* **TEXT EXCERPT**:
Multicollinearity is the presence of high correlations among predictor variables.
Multicollinearity-Solver helps systematically reduce redundancy in feature spaces and improves interpretability of the machine learning model.
The method operates as follows:
- Construct an undirected graph where each node corresponds to a feature and edges are drawn between pairs of features whose absolute correlation exceeds a user-specified threshold.
- Decompose the graph into connected components, representing clusters of mutually correlated variables.
- From each component, select a subset of features according to a criterion:
- Feature importance derived from a supervised model (e.g., Random Forest, Gradient Boosting Tree).
- Variance, to retain features with greater informational content.
![]() Figure 1: feature correlations before removal |
![]() Figure 2: feature correlations after removal |
![]() Figure 3: clusters of highly correlated features |
git clone https://github.com/Teerat-CH/multicollinearity-solver.git
cd multicollinearity-solver
pip install -r requirements.txtLet we have a feature dataframe where A, B, C and D are features as follow
| A | B | C | D |
|---|---|---|---|
| 1 | 1 | 4 | 1 |
| 2 | 2 | 5 | 1 |
| 3 | 1 | 6 | 1 |
| 4 | 2 | 8 | 1 |
Let we have the feature importance of the model as
| Feature | Importance |
|---|---|
| A | 0.5 |
| B | 0.3 |
| C | 0.7 |
| D | 0.2 |
We can construct such feature importance dataframe from model like LightGBM by
feature_importance = pd.DataFrame({
"Feature": model.feature_name_,
"Importance": model.feature_importances_
}).set_index('Feature')Then we can get a new set of feature by
from solver import mcl_solver
# Run solver -> list of features to be removed
features_to_remove = mcl_solver(
data,
feature_importance=feature_importance,
by="importance",
threshold=0.8
)
# Keep only features not flagged for removal
new_features = [feature for feature in data.columns if feature not in features_to_remove]
data = data[new_features]

* **TASK DESCRIPTION**: Rewrite the Multicollinearity-Solver text from "Multicollinearity is the" to "a user-specified threshold.", replacing "predictor variables" with "input variables".

* **DATASET**:
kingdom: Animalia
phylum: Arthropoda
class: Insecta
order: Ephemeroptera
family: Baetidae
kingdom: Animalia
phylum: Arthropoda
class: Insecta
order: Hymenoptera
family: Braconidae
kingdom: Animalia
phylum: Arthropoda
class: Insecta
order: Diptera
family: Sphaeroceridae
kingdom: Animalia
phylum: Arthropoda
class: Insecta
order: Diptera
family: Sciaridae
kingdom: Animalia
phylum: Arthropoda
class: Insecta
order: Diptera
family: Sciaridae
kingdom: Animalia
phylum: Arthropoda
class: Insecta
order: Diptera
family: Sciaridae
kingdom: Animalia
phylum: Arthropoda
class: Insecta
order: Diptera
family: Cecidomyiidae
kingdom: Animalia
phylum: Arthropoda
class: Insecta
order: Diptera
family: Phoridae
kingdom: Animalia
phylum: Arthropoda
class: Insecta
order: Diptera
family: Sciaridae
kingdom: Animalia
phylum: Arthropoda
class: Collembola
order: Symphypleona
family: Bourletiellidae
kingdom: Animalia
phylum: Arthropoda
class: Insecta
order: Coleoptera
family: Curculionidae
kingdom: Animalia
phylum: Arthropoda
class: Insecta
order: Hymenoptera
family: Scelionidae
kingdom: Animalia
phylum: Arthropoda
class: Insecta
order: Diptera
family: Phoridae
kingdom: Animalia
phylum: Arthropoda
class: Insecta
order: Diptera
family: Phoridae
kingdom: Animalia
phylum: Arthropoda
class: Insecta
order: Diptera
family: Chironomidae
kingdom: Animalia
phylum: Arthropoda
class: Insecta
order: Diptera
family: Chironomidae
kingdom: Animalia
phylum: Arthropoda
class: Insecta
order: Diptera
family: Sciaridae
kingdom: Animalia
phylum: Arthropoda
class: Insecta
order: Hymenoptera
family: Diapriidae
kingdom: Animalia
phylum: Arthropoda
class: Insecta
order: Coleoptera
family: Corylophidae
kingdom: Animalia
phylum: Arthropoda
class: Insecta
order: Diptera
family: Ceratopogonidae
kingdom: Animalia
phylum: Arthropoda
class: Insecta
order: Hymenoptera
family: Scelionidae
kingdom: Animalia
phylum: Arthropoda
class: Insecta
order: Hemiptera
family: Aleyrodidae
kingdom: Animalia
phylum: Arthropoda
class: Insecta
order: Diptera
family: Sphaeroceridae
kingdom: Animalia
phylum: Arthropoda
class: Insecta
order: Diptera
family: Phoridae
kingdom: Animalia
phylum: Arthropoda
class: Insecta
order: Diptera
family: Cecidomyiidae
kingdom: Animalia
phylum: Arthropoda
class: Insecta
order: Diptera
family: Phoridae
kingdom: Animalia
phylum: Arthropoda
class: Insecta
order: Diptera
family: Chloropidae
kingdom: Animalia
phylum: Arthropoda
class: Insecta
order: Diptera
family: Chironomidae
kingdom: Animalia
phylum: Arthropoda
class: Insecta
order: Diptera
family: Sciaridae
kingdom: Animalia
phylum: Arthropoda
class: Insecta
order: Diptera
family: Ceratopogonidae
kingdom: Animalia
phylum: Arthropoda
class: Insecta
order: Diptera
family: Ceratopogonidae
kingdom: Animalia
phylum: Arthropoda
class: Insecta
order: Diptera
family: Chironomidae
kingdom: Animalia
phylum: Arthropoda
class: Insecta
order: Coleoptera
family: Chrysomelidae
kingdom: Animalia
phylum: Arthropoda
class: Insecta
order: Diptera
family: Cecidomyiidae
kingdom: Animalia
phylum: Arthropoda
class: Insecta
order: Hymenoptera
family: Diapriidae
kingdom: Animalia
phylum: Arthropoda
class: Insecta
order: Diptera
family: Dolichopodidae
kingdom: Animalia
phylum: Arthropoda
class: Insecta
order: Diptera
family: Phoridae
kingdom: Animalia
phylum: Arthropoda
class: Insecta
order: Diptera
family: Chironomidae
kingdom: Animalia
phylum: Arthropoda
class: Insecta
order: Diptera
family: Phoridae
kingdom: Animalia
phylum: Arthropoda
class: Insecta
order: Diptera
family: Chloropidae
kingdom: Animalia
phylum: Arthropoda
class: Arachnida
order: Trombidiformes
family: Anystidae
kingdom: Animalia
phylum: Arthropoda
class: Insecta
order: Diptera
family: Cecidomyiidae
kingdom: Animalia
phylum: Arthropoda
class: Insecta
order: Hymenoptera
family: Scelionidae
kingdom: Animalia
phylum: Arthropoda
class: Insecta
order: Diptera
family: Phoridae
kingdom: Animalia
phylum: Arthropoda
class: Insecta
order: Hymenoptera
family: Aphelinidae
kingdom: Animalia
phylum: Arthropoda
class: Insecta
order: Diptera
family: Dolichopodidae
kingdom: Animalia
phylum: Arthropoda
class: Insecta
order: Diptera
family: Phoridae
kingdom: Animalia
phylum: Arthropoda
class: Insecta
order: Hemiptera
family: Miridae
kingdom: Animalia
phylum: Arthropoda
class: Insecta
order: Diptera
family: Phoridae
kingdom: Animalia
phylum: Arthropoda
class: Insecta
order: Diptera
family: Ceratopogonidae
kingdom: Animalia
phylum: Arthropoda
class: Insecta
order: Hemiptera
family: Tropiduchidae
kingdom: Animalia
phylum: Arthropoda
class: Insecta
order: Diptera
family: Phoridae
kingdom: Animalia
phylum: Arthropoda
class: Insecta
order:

* **SOLUTION FOR THIS EXERCISE**:
Multicollinearity is the presence of high correlations among input variables.
Multicollinearity-Solver helps systematically reduce redundancy in feature spaces and improves interpretability of the machine learning model.
The method operates as follows:
- Construct an undirected graph where each node corresponds to a feature and edges are drawn between pairs of features whose absolute correlation exceeds a user-specified threshold.